PBoC to cut bank reserve requirement ratio, free up liquidity

context: In a bid to kickstart the economy in 2024, Beijing aims to provide early policy support. This includes issuing additional sovereign bonds in October 2023, half of which are to be spent in H1 2024, and restarting the PSL (pledged supplementary lending) program to fund the ‘three big projects’. These policy efforts reflect Beijing’s attempt to convey to the market its commitment to addressing the current economic woes.

PBoC (People’s Bank of China) will lower the RRR (reserve requirement ratio) for banks by 0.5 percentage points in early February 2024, Pan Gongsheng 潘功胜 PBoC governor announced at a surprise news conference on 24 January 2024.

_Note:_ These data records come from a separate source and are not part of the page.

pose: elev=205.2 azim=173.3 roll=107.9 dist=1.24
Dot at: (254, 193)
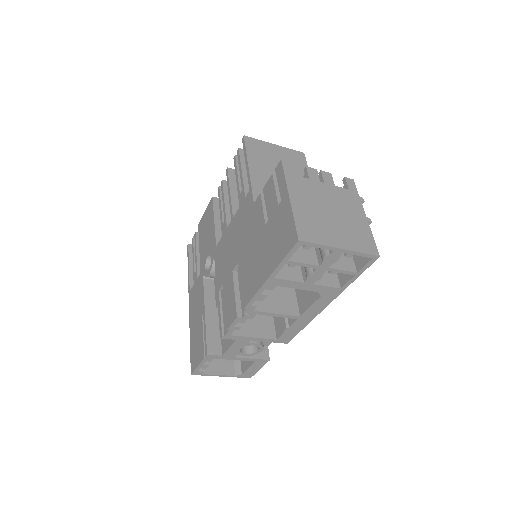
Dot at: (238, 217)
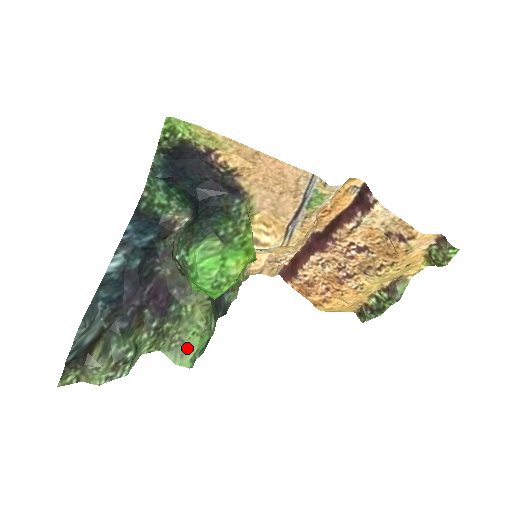
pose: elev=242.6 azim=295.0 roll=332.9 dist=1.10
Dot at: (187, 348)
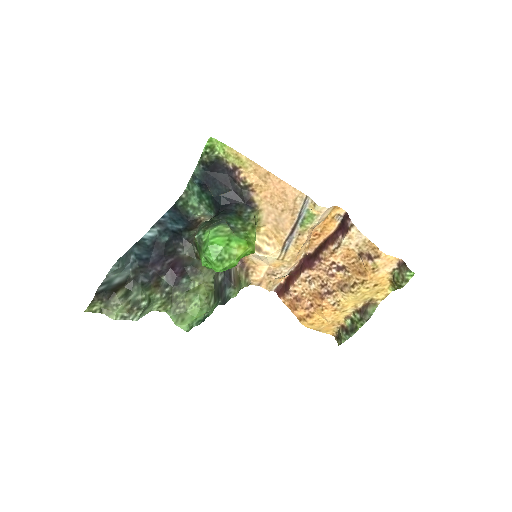
Dot at: (188, 315)
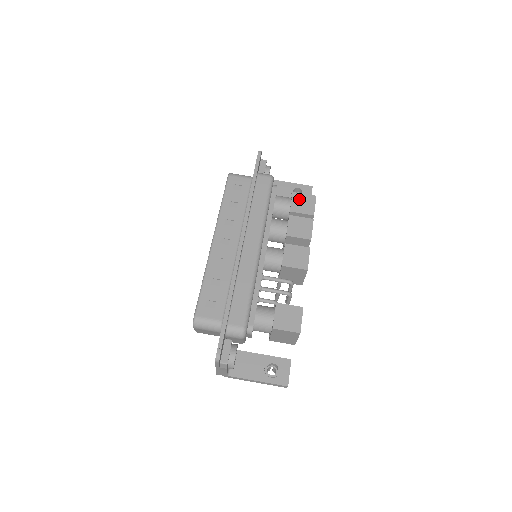
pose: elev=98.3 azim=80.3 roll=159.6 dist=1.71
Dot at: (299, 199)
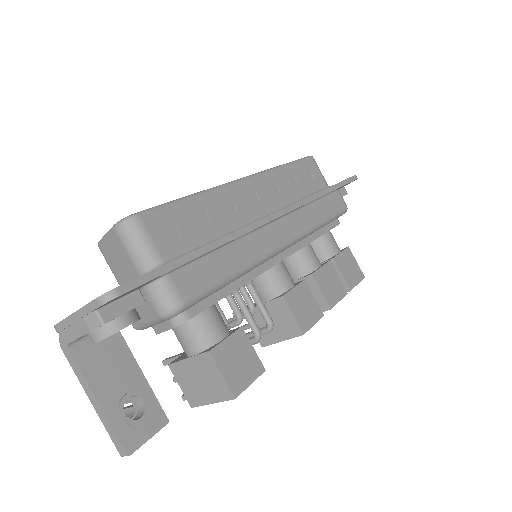
Dot at: (349, 259)
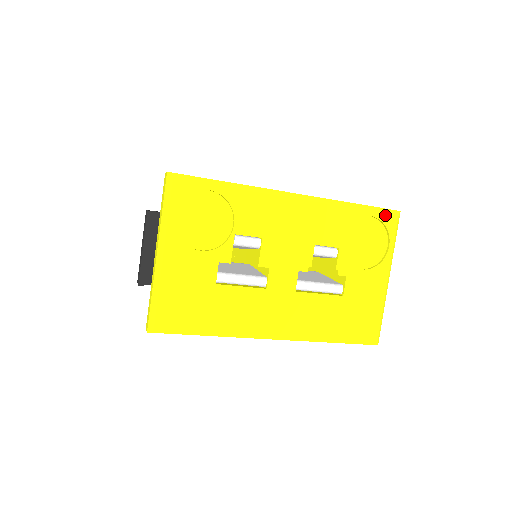
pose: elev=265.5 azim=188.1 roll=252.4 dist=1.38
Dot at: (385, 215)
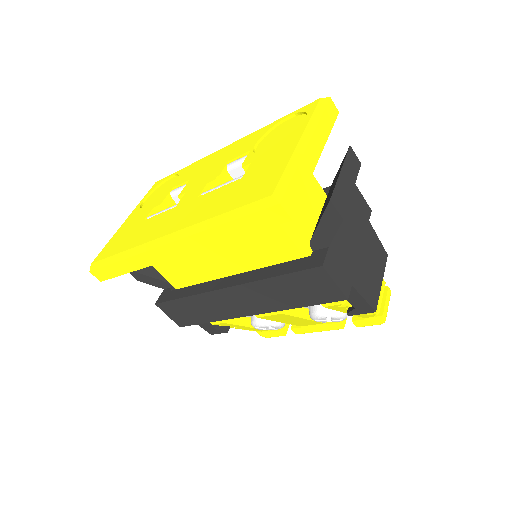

PBoC will also lower the re-lending and re-discount interest rate by 0.25 percentage points to 1.75 percent for the ag sector and small enterprise loans. 

Lowering the RRR frees up liquidity, providing banks with more money to lend and stimulating spending in the broader economy. The 0.5 percentage point cut to the RRR is expected to inject C¥1 tn in long-term liquidity into the market, notes Pan.

With the gap between US and PRC monetary policy likely narrowing in 2024, policymakers have more autonomy in expanding monetary stimulus, adds Pan.

The RRR exceeded expectations, suggests Zhou Maohua 周茂华 China Everbright Bank macro researcher. The cut would not only boost consumption and domestic demand, but it would also improve investors’ expectations of the capital market.

Based on past experience, an RRR cut is expected to provide liquidity support to the capital market, particularly for listed companies in sectors such as banking, real estate, manufacturing and consumption, boosting investor confidence, contends Lian Ping 连平 Chair of the China Chief Economist Forum. This is a timely measure, especially considering the rough start of the year for stock and bond markets, which has hampered investor confidence.